D. – Però adesso il dialogo si è arrestato. Perché?
R. – Da una parte si discuteva, durante il processo di
dialogo, di come tale parlare sembrasse condurre alla pace. Dall’altra parte,
le azioni della guerriglia restavano terribili, in termini di violenza. Siamo
arrivati dunque ad un momento in cui non si è voluto accettare più un dialogo a
quelle condizioni, perché attorno ad un tavolo si diceva una cosa, ma poi si
agiva in un’altra maniera al di fuori.
D. – Le Nazioni Unite possono potenziare il loro ruolo per
arrivare alla pace?
R. – Il presidente colombiano ha fatto delle richieste
specifiche perché le Nazioni Unite aiutassero questo processo. Però,
evidentemente, ci sono delle difficoltà. Innanzitutto, il presidente voleva che
le Nazioni Unite prendessero il posto dello Stato, del governo stesso, e
dialogassero direttamente con la guerriglia. L’Onu, invece, hanno risposto:
“No, noi non possiamo prendere il posto dello Stato. Noi possiamo essere dei
testimoni di un processo che va avanti. Però gli interlocutori sono sempre i
gruppi in guerra e lo Stato”. Anche la guerriglia ha detto di no alle Nazioni
Unite, se il suo ruolo era quello dello Stato. Ma non si è opposta alla sua
presenza come testimone di eccezione, speciale.

* Materiale fornito:
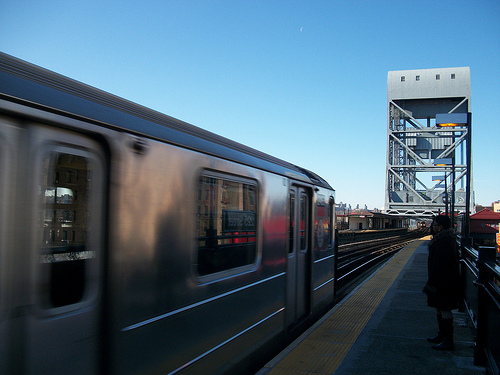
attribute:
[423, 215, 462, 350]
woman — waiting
* * *
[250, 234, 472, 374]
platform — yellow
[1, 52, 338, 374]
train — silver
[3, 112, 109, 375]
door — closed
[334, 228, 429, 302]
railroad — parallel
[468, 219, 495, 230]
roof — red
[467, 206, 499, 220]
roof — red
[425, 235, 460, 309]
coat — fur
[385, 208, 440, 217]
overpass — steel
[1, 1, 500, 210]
---
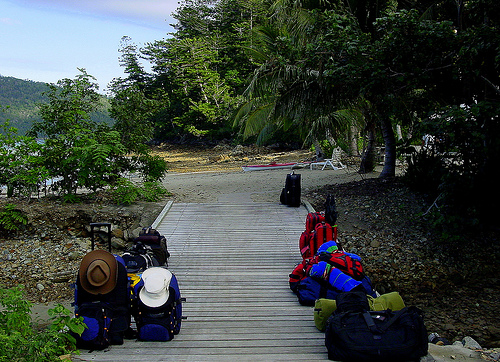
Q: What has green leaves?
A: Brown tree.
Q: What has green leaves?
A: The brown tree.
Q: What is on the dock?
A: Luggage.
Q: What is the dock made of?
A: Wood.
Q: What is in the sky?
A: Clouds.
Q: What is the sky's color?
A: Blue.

* Consegna scritta 1:
Secondo il brano sul dialogo di pace in Colombia, che cosa voleva il presidente colombiano che facessero le Nazioni Unite?
* Consegna scritta 2:
Copia dal brano, senza alcuna modifica, il passo che va da "R. – Il presidente" a "di eccezione, speciale.".
* Consegna scritta 3:
Nella risposta del brano che inizia con "Il presidente colombiano ha fatto", quali soggetti avanzano richieste o prendono posizione sul ruolo delle Nazioni Unite? Elencali tutti.
I record sono materiale a sé, distinto dal brano.

* Risposta finale 1:
Voleva che prendessero il posto dello Stato e dialogassero direttamente con la guerriglia.

* Risposta finale 2:
R. – Il presidente colombiano ha fatto delle richieste
specifiche perché le Nazioni Unite aiutassero questo processo. Però,
evidentemente, ci sono delle difficoltà. Innanzitutto, il presidente voleva che
le Nazioni Unite prendessero il posto dello Stato, del governo stesso, e
dialogassero direttamente con la guerriglia. L’Onu, invece, hanno risposto:
“No, noi non possiamo prendere il posto dello Stato. Noi possiamo essere dei
testimoni di un processo che va avanti. Però gli interlocutori sono sempre i
gruppi in guerra e lo Stato”. Anche la guerriglia ha detto di no alle Nazioni
Unite, se il suo ruolo era quello dello Stato. Ma non si è opposta alla sua
presenza come testimone di eccezione, speciale.

* Risposta finale 3:
Il presidente colombiano; le Nazioni Unite (l'Onu); la guerriglia.